# TEXT FOR ANALYSIS
▼▼▼

A mother has been found guilty of murdering her two young children.

The jury returned unanimous verdicts in the case of Samira Lupidi, 24, who has been on trial at Bradford Crown Court after stabbing her two daughters, three-year-old Evelyn Lupidi and 17-month-old Jasmine Weaver, to death on November 17 last year.

She had denied murder but had admitted manslaughter on the grounds of diminished responsibility.

Bradford Telegraph and Argus: Samira Lupidi, who is on trial accused of murdering her two young daughters

Samira Lupidi who was found guilty of murdering her two young daughters 

Lupidi was tearful as the verdicts were returned shortly before 1pm today . 

This afternoon, the trial judge Mr Justice Edis sentenced her to life imprisonment and ordered that she spend a minimum of 24 years behind bars. 

During the trial, the jury heard Lupidi ran out of her room at a hostel in Bradford with her hands smeared in blood saying "I killed them, I hurt them".

▲▲▲

# EXERCISE INSTRUCTIONS
[A] In one to three sentences, explain on what grounds Lupidi admitted manslaughter according to the report on the Bradford murder trial.
[B] Answer these questions using the report on the Bradford murder trial:
(i) At which court was Lupidi tried?
(ii) What minimum term did the judge order her to serve?
(iii) Where was the room that Lupidi ran out of?
[C] Carry on the report on the Bradford murder trial from its final sentence.
The data is unrelated to the report on the Bradford murder trial.

# MATERIAL SHOWN
▼▼▼

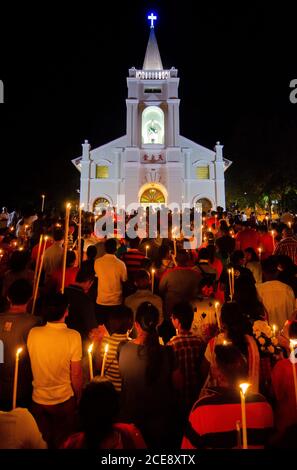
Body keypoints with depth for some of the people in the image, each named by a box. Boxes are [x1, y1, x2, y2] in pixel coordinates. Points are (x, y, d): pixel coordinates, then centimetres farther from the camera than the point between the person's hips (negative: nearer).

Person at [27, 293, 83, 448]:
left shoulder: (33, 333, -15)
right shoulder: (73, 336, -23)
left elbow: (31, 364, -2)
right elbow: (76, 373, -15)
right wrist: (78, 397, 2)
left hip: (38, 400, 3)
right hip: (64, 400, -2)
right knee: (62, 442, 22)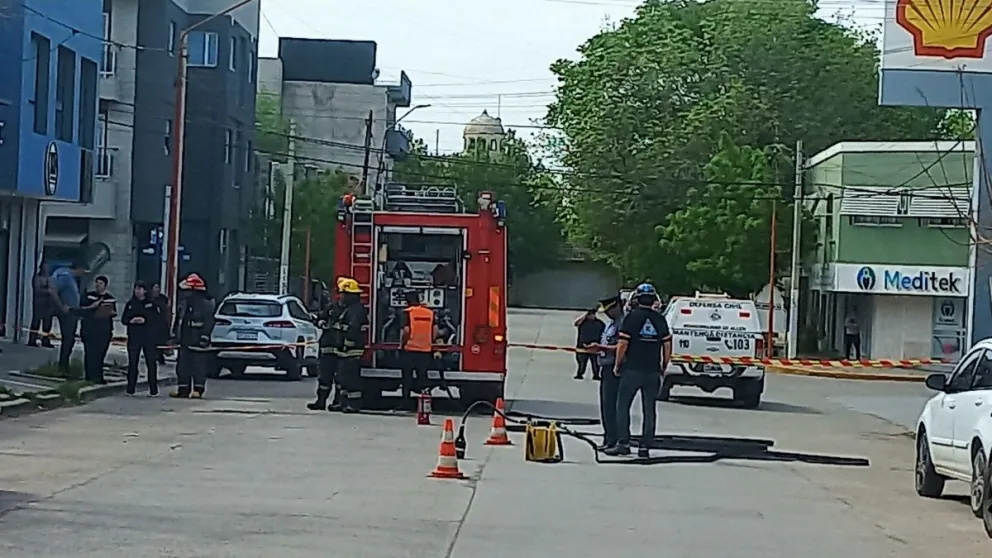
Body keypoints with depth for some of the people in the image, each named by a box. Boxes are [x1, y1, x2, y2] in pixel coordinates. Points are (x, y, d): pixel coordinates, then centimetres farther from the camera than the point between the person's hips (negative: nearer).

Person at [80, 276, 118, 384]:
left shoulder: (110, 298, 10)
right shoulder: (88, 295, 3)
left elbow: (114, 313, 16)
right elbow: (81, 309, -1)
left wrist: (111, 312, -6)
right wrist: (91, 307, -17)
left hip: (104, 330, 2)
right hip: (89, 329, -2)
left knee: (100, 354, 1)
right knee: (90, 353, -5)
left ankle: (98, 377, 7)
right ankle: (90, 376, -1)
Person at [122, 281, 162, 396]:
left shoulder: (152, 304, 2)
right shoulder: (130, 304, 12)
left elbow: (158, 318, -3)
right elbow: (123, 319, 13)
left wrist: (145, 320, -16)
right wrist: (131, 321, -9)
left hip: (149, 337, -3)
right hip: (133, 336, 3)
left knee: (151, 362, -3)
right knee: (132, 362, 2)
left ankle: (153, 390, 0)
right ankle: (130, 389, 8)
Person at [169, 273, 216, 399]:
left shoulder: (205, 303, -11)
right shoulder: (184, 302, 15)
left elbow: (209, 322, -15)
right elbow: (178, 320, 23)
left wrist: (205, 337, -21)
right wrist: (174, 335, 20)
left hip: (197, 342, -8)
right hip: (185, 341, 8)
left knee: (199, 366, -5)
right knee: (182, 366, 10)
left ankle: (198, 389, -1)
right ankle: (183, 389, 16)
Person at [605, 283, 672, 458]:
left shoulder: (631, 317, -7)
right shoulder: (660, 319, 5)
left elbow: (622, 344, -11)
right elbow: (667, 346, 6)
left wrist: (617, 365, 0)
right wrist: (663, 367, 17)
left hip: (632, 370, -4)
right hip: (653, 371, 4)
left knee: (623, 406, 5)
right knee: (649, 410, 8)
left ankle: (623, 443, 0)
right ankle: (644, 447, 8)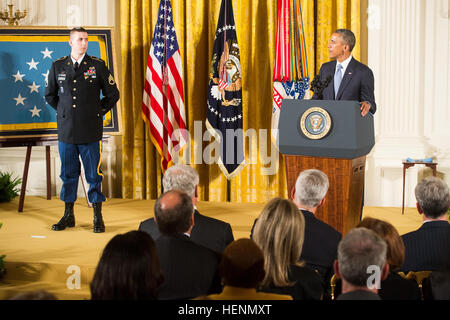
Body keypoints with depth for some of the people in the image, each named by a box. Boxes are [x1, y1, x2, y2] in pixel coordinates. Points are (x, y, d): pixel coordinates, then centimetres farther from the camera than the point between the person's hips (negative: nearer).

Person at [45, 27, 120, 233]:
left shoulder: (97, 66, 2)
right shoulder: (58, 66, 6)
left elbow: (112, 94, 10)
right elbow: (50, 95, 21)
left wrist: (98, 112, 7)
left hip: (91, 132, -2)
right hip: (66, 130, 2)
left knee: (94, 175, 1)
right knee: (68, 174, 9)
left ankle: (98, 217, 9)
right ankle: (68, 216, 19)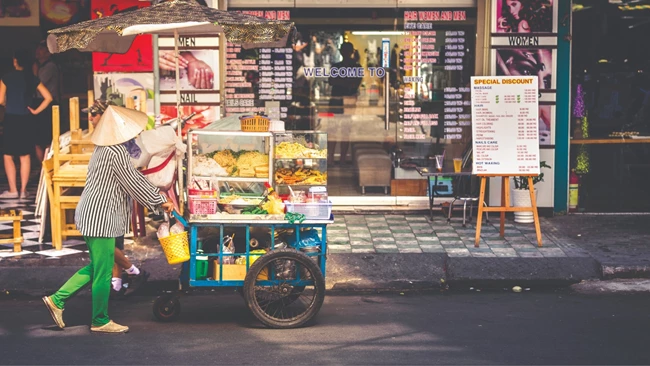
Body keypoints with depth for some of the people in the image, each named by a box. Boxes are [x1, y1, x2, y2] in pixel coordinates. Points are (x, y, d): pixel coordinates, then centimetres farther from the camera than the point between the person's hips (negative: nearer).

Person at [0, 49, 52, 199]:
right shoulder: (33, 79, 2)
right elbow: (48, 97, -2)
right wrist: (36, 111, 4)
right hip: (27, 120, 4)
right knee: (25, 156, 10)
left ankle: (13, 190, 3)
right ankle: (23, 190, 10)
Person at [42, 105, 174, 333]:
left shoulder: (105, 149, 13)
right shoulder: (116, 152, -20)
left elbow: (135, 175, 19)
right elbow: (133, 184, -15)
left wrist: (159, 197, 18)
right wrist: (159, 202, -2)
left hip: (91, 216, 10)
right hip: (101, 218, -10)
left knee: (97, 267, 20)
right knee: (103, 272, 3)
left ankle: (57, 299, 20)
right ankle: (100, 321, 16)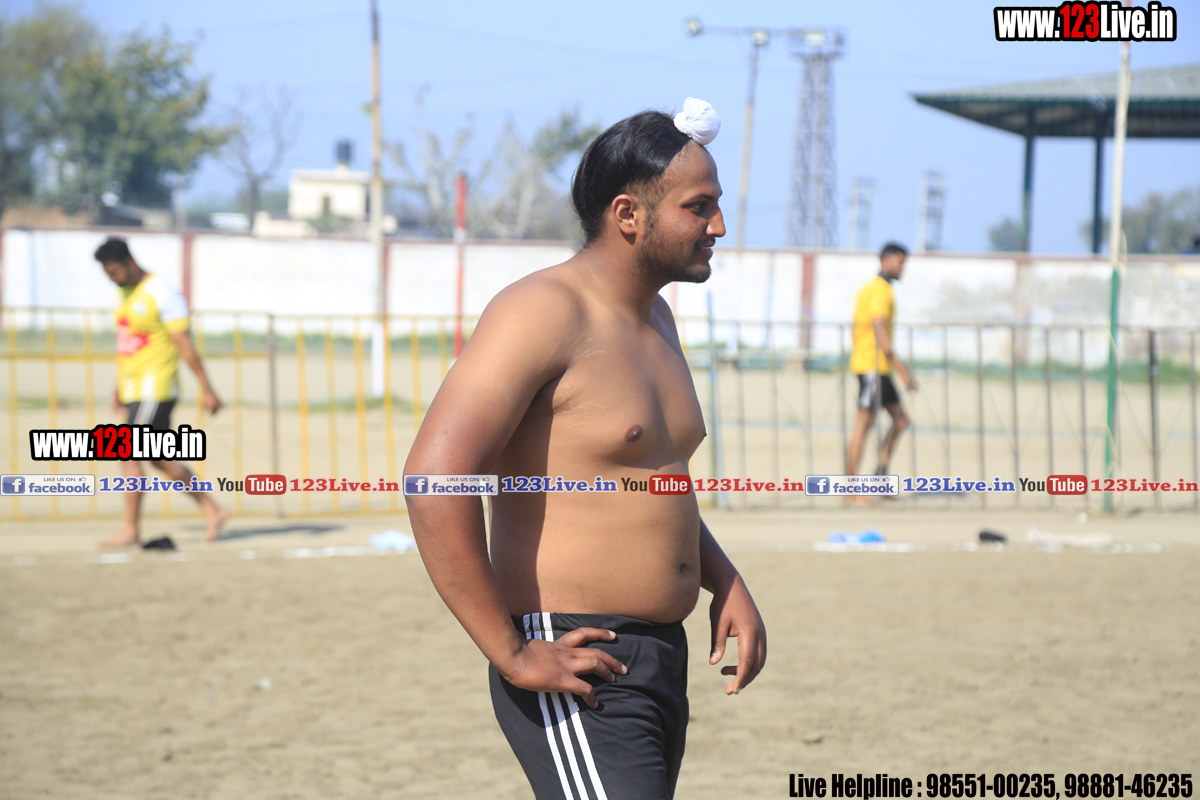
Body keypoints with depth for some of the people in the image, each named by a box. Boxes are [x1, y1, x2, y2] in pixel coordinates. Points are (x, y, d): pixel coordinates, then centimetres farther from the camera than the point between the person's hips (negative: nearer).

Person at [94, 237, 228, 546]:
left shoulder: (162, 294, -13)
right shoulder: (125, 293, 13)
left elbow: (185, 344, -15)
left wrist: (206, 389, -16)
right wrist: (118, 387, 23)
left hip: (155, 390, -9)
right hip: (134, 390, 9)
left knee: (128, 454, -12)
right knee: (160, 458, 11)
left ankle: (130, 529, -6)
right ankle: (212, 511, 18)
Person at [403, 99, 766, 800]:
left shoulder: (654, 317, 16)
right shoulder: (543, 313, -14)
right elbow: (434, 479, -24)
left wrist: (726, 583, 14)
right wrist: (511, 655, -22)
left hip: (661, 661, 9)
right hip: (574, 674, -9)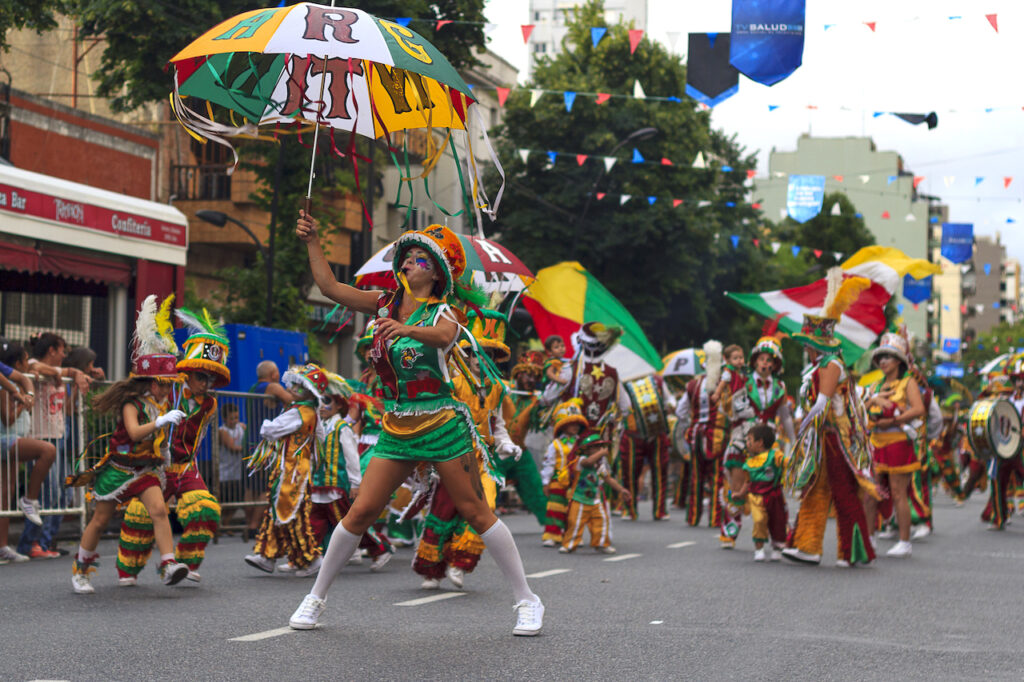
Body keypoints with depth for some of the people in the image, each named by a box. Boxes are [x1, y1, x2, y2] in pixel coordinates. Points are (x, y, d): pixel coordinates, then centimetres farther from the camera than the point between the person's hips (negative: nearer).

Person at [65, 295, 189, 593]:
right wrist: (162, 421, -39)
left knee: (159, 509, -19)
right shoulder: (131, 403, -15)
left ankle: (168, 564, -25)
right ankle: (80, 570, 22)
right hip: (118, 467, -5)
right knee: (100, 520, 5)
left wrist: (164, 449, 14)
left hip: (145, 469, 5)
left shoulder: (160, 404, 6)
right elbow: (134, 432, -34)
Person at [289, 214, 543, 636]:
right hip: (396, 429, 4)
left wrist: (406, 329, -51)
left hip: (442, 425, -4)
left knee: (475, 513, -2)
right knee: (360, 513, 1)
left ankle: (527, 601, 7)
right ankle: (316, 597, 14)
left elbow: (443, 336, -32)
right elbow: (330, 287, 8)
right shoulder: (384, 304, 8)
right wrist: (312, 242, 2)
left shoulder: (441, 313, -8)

▲▲▲

# OUTPUTS BY TASK
[A] Lupidi admitted manslaughter on the grounds of diminished responsibility. She denied murder.

[B]
(i) Bradford Crown Court.
(ii) 24 years.
(iii) At a hostel in Bradford.

[C]
Following the stabbings, she is also said to have said: "If I can’t have them, he can’t have them either", referring to her then partner, Carl Weaver, who she shared a home with in Church Lane, Heckmondwike.

Lupidi did not give any evidence in her own defence, but the jury heard she had a borderline personality disorder and was suffering from a "complete misinterpretation of reality" at the time of the murders.

Lupidi sat in tears with her head in her hands in the dock, but was not present when Mr Justice Edis returned this afternoon to sentence her, having been granted permission to be absent due to "concerns over her mental state".

Addressing her as though she were in the dock, he sentenced Lupidi in her absence to a minimum of 24 years in prison.

"You killed them in a violent rage to which a moderate to severe depressive illness contributed and lowered your degree of culpability," he said. 

"You killed Evelyn first and then Jasmine.

Bradford Telegraph and Argus:

Evelyn Lupidi (left) and her sister Jasmine Weaver

"Jasmine, you later said, had been crying while you were killing her sister in a way she had never cried before. 

"They were each killed with nine violent blows to the chest with a large knife. 

"It does not take much imagination to know what happened in that dreadful scene. 

"These were very grave murders. There were two victims and they were both as vulnerable as anyone can be. They trusted you. 

"The Weaver family, especially Carl the girls' father, has suffered dreadfully because of the loss of these two beautiful girls and their lives, I am sure, will never be the same again.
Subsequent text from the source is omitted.